Most improvised records document interaction. Grub documents alignment. On their first vinyl release, Portland’s Water Shrew Trio stretches two side-long pieces into slow-moving fields of sound, where reed organ, synth, guitar, and found objects settle into a shared frequency. Nothing feels led or followed; the music holds itself in place, evolving by small shifts in texture and attention rather than overt movement.

Comprised of two side-long pieces, the record is built on duration and attention. There’s no attempt to condense or resolve—each side unfolds slowly, following its own internal logic. What emerges isn’t dense in the traditional sense, but it’s immersive—less about layering than about sustained presence.

Side A opens in a low, almost tactile hum. The organ establishes a grounded center of gravity early on, holding everything in place as the guitar and synth drift outward. Over time, the piece expands without ever breaking its surface tension. Small details—light percussion, a faint acoustic guitar—appear and recede, not as focal points but as shifts in texture.

Side B is looser, slightly more unstable. It begins with a moment of unguarded laughter, which sets the tone for something less anchored. The tones that follow are more fluid, at times almost cartoonish in their movement—synth lines wobble, rhythms threaten to form and then dissolve. There’s a sense of play here, but also a subtle disorientation. Elements surface briefly—a voice, a pulse, a fragment of melody—before being absorbed back into the larger field.

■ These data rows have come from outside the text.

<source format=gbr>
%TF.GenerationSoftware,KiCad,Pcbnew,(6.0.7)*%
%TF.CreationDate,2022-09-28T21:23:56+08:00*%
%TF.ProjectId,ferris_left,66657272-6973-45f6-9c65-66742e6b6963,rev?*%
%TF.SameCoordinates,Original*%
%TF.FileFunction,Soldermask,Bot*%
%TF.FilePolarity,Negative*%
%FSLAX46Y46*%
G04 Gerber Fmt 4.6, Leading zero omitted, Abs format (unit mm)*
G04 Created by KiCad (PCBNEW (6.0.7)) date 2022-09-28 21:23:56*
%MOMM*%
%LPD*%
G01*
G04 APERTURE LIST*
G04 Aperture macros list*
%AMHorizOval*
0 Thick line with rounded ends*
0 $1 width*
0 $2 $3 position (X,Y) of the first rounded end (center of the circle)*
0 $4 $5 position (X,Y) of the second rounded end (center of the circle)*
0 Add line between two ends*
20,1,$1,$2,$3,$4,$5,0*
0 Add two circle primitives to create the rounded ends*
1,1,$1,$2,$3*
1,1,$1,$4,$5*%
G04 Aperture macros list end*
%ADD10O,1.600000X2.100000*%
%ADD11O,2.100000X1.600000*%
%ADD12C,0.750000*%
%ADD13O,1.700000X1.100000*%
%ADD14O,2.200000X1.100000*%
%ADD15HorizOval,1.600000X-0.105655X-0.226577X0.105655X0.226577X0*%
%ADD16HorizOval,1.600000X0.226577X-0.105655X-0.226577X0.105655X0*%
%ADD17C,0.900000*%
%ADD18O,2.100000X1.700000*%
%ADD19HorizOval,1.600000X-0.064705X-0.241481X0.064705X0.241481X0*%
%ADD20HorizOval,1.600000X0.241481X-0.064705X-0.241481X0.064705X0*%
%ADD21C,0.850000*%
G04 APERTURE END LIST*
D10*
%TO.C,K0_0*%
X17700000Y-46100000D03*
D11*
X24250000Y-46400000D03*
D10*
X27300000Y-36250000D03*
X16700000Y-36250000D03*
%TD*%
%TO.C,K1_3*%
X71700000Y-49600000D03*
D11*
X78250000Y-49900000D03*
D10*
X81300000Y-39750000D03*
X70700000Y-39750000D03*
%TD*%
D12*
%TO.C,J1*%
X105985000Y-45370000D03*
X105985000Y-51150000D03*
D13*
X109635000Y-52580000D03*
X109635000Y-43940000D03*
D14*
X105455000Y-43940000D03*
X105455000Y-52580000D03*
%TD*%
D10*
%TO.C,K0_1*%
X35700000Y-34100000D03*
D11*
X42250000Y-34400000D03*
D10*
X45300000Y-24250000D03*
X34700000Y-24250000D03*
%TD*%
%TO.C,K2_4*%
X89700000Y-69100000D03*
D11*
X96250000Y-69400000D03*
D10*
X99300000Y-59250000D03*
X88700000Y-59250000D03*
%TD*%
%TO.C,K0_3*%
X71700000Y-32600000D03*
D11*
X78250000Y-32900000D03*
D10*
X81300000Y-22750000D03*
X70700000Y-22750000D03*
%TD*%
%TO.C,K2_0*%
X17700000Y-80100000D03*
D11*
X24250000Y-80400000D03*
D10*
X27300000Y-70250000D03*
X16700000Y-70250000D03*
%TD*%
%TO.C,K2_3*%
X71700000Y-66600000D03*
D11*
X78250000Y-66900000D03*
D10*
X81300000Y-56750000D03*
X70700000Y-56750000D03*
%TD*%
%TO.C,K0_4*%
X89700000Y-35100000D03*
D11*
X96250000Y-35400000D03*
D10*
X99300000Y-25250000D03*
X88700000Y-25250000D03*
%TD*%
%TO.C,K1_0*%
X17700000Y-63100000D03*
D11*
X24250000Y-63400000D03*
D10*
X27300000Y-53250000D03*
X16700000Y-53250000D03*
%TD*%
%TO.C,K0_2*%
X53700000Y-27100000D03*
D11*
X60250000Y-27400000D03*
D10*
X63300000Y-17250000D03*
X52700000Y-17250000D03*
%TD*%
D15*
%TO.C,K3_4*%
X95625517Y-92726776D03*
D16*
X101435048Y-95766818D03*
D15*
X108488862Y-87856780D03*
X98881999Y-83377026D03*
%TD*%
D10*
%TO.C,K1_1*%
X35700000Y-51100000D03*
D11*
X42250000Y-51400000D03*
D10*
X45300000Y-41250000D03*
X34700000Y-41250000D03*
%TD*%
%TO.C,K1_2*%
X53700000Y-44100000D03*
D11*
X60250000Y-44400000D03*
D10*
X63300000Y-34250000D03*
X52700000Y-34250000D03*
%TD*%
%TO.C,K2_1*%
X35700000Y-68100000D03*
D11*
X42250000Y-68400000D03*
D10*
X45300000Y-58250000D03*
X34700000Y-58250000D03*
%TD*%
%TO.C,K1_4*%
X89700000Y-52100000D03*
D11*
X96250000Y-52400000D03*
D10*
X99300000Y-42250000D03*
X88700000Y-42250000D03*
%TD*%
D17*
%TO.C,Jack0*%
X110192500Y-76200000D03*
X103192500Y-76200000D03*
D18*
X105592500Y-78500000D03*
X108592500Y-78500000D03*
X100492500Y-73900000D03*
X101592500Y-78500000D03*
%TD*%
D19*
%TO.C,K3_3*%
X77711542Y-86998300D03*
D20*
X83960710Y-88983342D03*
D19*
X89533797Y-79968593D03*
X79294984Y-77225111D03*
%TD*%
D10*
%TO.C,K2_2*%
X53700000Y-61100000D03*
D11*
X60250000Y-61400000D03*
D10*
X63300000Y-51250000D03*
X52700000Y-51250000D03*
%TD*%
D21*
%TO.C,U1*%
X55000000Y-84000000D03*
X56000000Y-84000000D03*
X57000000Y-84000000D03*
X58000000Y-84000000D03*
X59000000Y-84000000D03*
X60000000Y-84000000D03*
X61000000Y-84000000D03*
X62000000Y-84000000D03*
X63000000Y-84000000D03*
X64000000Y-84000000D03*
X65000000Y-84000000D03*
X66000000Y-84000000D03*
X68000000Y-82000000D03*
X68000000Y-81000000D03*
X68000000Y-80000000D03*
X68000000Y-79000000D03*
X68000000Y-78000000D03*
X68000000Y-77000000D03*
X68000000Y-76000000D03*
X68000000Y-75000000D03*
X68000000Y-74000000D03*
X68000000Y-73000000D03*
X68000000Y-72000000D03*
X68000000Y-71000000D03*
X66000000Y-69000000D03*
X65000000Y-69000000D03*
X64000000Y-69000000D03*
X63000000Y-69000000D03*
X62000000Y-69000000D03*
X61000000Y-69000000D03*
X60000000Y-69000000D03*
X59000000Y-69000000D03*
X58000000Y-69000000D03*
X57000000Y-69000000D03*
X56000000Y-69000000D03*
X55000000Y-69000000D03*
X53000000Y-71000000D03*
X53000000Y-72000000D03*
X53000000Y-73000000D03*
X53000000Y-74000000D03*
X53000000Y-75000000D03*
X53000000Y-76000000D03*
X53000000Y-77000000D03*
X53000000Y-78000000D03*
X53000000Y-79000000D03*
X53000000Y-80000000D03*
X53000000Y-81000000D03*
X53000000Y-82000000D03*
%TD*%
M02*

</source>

What’s consistent across both sides is the trio’s restraint. Even at its most abstract, Grub never tips into excess. The players seem less interested in pushing forward than in maintaining a shared state—listening closely, adjusting in real time, allowing the music to evolve without forcing it.

That approach has been central to Water Shrew Trio since their formation in 2021. Their catalog—previously limited to small-run cassettes—has consistently explored long-form improvisation and drone as a kind of collective practice rather than a compositional one. Grub doesn’t mark a departure from that approach, but it does give it a different kind of permanence. Pressed to vinyl in a limited run of 300 copies, the music feels less fleeting, even as it resists fixed form.

Recorded live to a Tascam 488 in Fall 2023, the album retains the immediacy of its origin. There’s no attempt to disguise the conditions of its creation. Instead, that rawness becomes part of its structure—the sense that what you’re hearing is not a constructed piece, but a moment that was allowed to fully play out.